The cup of salvation is followed immediately by the mention of the death of the saints, neatly parallel with our Gospel reading. Even though this cup is the greatest blessing for our salvation and an honor, there is a death involved. But this death is a death to sin, it is that same death experienced in Baptism, in repentance, in the life of a Christian. We can take the cup of salvation that Jesus poured out for us, because He drank the cup of wrath, that it might be fermented in His dead body like a vat, and turned into the great life-giving drink for us, an eternal vintage of pinot de sang. As the Lord says, “I am the true vine, and the Father is my vinedresser.” And because we imbibe the true wine of the cup of the Blood of Christ, and by it are inebriated with His salvation, we too can bear the fruit of serving our brothers and face the cross and sword when they come.

Thus, Jesus replies to James and John, “You will drink my cup.” He tells them they will receive His salvation, but James will follow His example more literally. For as we read, James drank the cup of martyrdom, and he was baptized in his own blood for the Gospel of Christ at the hands of Herod. John too drank this cup, and the Romans tried to kill him when he preached in Rome, they threw him into a boiling cauldron of oil, but the Lord preserved him and instead he was exiled to the island of Patmos, where he went on to serve us with his writings.

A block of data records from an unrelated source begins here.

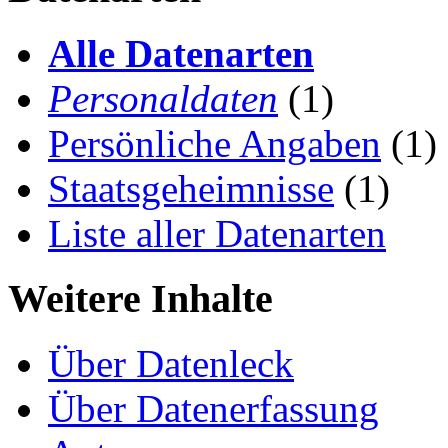
Alle Datenarten
Personaldaten
(1)
Persönliche Angaben
(1)
Staatsgeheimnisse
(1)
Liste aller Datenarten
Weitere Inhalte
Über Datenleck
Über Datenerfassung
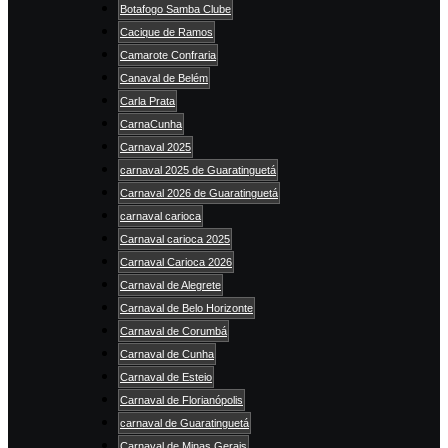
Botafogo Samba Clube
Cacique de Ramos
Camarote Confraria
Canaval de Belém
Carla Prata
CarnaCunha
Carnaval 2025
carnaval 2025 de Guaratinguetá
Carnaval 2026 de Guaratinguetá
carnaval carioca
Carnaval carioca 2025
Carnaval Carioca 2026
Carnaval de Alegrete
Carnaval de Belo Horizonte
Carnaval de Corumbá
Carnaval de Cunha
Carnaval de Esteio
Carnaval de Florianópolis
carnaval de Guaratinguetá
Carnaval de Minas Gerais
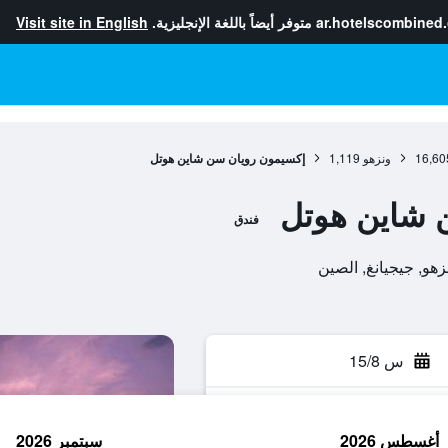
ar.hotelscombined
متوفر أيضاً باللغة الإنجليزية.
Visit site in English
16,60
ونزهو
1,119
إكسيمون رويان سن شاين هوتل
 شاين هوتل
فندق
س 15/8
أغسطس 2026
سبتمبر 2026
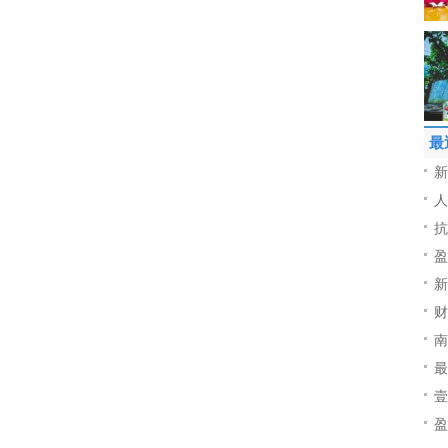
最
新
人
抗
盈
新
财
南
最
壹
盈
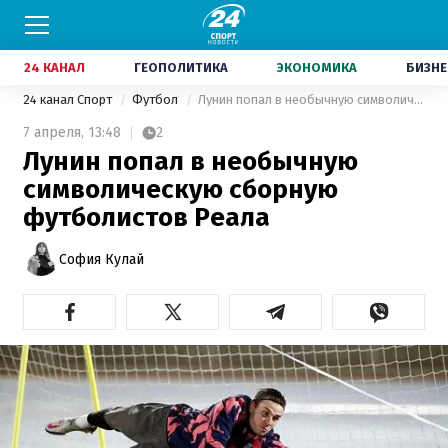
24 КАНАЛ
ГЕОПОЛИТИКА
ЭКОНОМИКА
БИЗНЕ
24 канал Спорт
Футбол
Лунин попал в необычную символическую сборную футболистов Реала
7 апреля,
13:48
2
Лунин попал в необычную
символическую сборную
футболистов Реала
София Кулай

And so this, dear brothers and sisters, this too is our cup, for that cup is Christ, it is His love, and it is His example. It is a love which follows Him and braves every cross and sword and trial, a love which so casts out fear that it bends the neck down and begs the sword to take its blow; for death cannot separate us, rather it brings us closer to God. “Precious in the sight of the Lord is the death of His saints,” this is the call of every Christian to live ready to die witnessing to the faith, whether it be martyrdom by the sword or by long-term sickness or by old age, we are still called to render to the Lord a precious death; for in that death, like James, we water the Church with our blood that the harvest may abound.

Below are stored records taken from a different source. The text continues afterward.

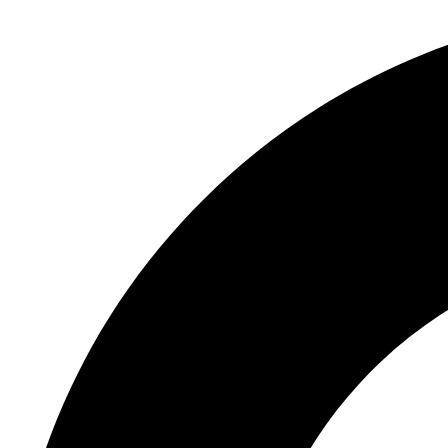
Wiesenburg,
Deutschland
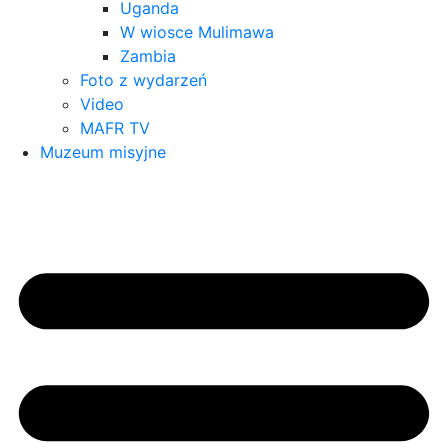
Uganda
W wiosce Mulimawa
Zambia
Foto z wydarzeń
Video
MAFR TV
Muzeum misyjne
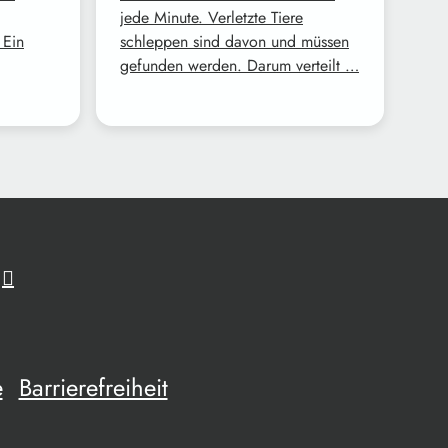
jede Minute. Verletzte Tiere
 Ein
schleppen sind davon und müssen
gefunden werden. Darum verteilt …
e
Barrierefreiheit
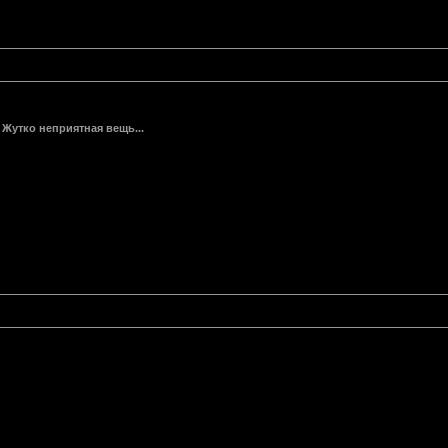
Жутко неприятная вещь...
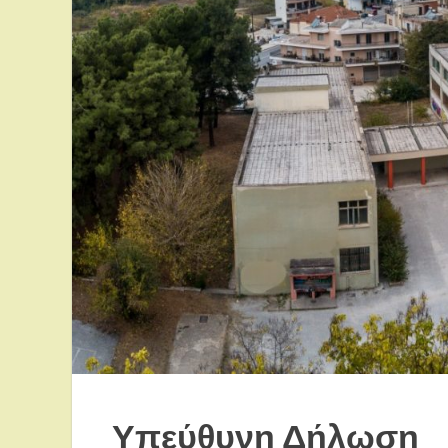
Υπεύθυνη Δήλωση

And so I ask again: “Who shall separate us from the love of Christ?” You, dear brothers, are here to drink His cup, the cup of salvation, and so you are dead to sin and the world, it has no power over you. “If God is for us, who can be against us? He who did not spare his own Son but gave him up for us all, how will he not also with him graciously give us all things?” You walk the way of a Christian, the way of Saint James, and in the pilgrimage of this life, though you may find yourself separated from your brothers, our God will not leave you alone. The Lord your God is with you, wherever you go, and where He is with you, so are your brothers and sisters; God will always place someone before you to serve. And the prayers of the saints in heaven and on earth will always be lifted up to help serve you; even if you are locked behind iron bars, nothing will stop the Lord’s angels. Whenever you receive the cup of Jesus’ love, you commune with God and you commune with each other, wherever you are, and with your family on both sides of heaven. Truly, who shall separate us, when the veil of death is not even a barrier for our God?

With this message, my beloved brothers, I leave you. You have all been wonderful to me this year, as your vicar, and I will cherish the times we shared forever. The Lord will reward you for the love you have shown me, Thy unworthy servant. For we truly are family, it’s not just a cute saying—we are family in the Blood of Christ, even though you did not know me until a year ago, we are flesh and blood in faith and I love you all. It may well be that I never see some of you again in this life, and that is okay: I will not weep, for when the life to come dawns upon us, all of us will get to know each other better than we ever could here, and truly nothing will separate us ever again. “For I am sure that neither death nor life, nor angels nor rulers, nor things present nor things to come, nor powers, nor height nor depth, nor anything else in all creation, will be able to separate us from the love of God in Christ Jesus our Lord.” In His ✠ Name; Amen.

The peace of God, which surpasses all understanding, guard your hearts and minds through Christ Jesus; Amen.